*TASK ITEM:* Format the text lines from all the records below as a numbered list, skipping any blank lines and leaving the pictures out of your answer.

*** Opening of SOURCE RECORDS ***

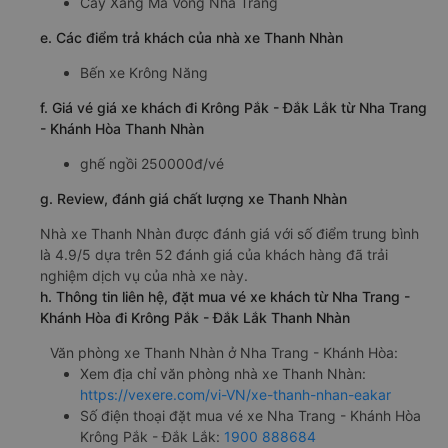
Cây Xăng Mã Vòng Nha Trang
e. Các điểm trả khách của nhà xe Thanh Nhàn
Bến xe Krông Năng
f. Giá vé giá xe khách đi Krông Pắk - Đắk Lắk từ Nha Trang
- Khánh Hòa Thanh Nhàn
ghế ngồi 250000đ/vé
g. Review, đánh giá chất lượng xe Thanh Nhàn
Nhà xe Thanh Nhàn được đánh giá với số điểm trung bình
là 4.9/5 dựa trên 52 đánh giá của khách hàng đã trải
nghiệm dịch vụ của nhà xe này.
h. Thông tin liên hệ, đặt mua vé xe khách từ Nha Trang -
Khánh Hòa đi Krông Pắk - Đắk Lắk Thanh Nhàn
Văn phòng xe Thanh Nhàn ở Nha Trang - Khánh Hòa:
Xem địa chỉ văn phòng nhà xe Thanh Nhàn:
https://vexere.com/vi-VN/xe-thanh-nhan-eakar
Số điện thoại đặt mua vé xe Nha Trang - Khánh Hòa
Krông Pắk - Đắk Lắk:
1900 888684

*** Close of SOURCE RECORDS ***

*REPLY TO THE EXERCISE:*
1. Cây Xăng Mã Vòng Nha Trang
2. e. Các điểm trả khách của nhà xe Thanh Nhàn
3. Bến xe Krông Năng
4. f. Giá vé giá xe khách đi Krông Pắk - Đắk Lắk từ Nha Trang
5. - Khánh Hòa Thanh Nhàn
6. ghế ngồi 250000đ/vé
7. g. Review, đánh giá chất lượng xe Thanh Nhàn
8. Nhà xe Thanh Nhàn được đánh giá với số điểm trung bình
9. là 4.9/5 dựa trên 52 đánh giá của khách hàng đã trải
10. nghiệm dịch vụ của nhà xe này.
11. h. Thông tin liên hệ, đặt mua vé xe khách từ Nha Trang -
12. Khánh Hòa đi Krông Pắk - Đắk Lắk Thanh Nhàn
13. Văn phòng xe Thanh Nhàn ở Nha Trang - Khánh Hòa:
14. Xem địa chỉ văn phòng nhà xe Thanh Nhàn:
15. https://vexere.com/vi-VN/xe-thanh-nhan-eakar
16. Số điện thoại đặt mua vé xe Nha Trang - Khánh Hòa
17. Krông Pắk - Đắk Lắk:
18. 1900 888684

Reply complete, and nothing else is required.